• [Supplied material]:
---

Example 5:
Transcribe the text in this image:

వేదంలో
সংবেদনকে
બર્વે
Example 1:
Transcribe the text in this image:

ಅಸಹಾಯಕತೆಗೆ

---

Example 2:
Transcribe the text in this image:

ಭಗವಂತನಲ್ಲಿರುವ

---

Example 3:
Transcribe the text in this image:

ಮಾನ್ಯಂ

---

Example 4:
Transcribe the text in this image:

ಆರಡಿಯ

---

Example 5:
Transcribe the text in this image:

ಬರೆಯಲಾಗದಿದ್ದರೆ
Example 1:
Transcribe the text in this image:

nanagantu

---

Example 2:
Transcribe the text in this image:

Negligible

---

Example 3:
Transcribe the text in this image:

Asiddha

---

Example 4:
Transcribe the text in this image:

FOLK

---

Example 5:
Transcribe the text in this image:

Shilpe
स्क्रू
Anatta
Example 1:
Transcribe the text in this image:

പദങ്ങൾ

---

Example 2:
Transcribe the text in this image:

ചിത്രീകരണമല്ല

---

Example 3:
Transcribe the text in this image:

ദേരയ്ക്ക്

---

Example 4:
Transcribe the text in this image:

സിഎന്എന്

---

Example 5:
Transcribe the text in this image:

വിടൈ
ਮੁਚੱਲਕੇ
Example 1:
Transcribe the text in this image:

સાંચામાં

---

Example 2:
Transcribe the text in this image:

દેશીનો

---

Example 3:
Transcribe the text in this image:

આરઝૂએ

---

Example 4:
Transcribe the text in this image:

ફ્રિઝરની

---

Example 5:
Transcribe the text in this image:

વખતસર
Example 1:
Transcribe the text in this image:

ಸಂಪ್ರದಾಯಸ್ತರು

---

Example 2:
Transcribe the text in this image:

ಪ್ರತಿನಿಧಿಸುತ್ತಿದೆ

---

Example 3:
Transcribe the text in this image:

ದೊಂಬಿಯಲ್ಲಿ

• [Required work]:
What is wanted is the complete set of entries, returned verbatim.

• [Reply to the task]:
---

Example 5:
Transcribe the text in this image:

వేదంలో
সংবেদনকে
બર્વે
Example 1:
Transcribe the text in this image:

ಅಸಹಾಯಕತೆಗೆ

---

Example 2:
Transcribe the text in this image:

ಭಗವಂತನಲ್ಲಿರುವ

---

Example 3:
Transcribe the text in this image:

ಮಾನ್ಯಂ

---

Example 4:
Transcribe the text in this image:

ಆರಡಿಯ

---

Example 5:
Transcribe the text in this image:

ಬರೆಯಲಾಗದಿದ್ದರೆ
Example 1:
Transcribe the text in this image:

nanagantu

---

Example 2:
Transcribe the text in this image:

Negligible

---

Example 3:
Transcribe the text in this image:

Asiddha

---

Example 4:
Transcribe the text in this image:

FOLK

---

Example 5:
Transcribe the text in this image:

Shilpe
स्क्रू
Anatta
Example 1:
Transcribe the text in this image:

പദങ്ങൾ

---

Example 2:
Transcribe the text in this image:

ചിത്രീകരണമല്ല

---

Example 3:
Transcribe the text in this image:

ദേരയ്ക്ക്

---

Example 4:
Transcribe the text in this image:

സിഎന്എന്

---

Example 5:
Transcribe the text in this image:

വിടൈ
ਮੁਚੱਲਕੇ
Example 1:
Transcribe the text in this image:

સાંચામાં

---

Example 2:
Transcribe the text in this image:

દેશીનો

---

Example 3:
Transcribe the text in this image:

આરઝૂએ

---

Example 4:
Transcribe the text in this image:

ફ્રિઝરની

---

Example 5:
Transcribe the text in this image:

વખતસર
Example 1:
Transcribe the text in this image:

ಸಂಪ್ರದಾಯಸ್ತರು

---

Example 2:
Transcribe the text in this image:

ಪ್ರತಿನಿಧಿಸುತ್ತಿದೆ

---

Example 3:
Transcribe the text in this image:

ದೊಂಬಿಯಲ್ಲಿ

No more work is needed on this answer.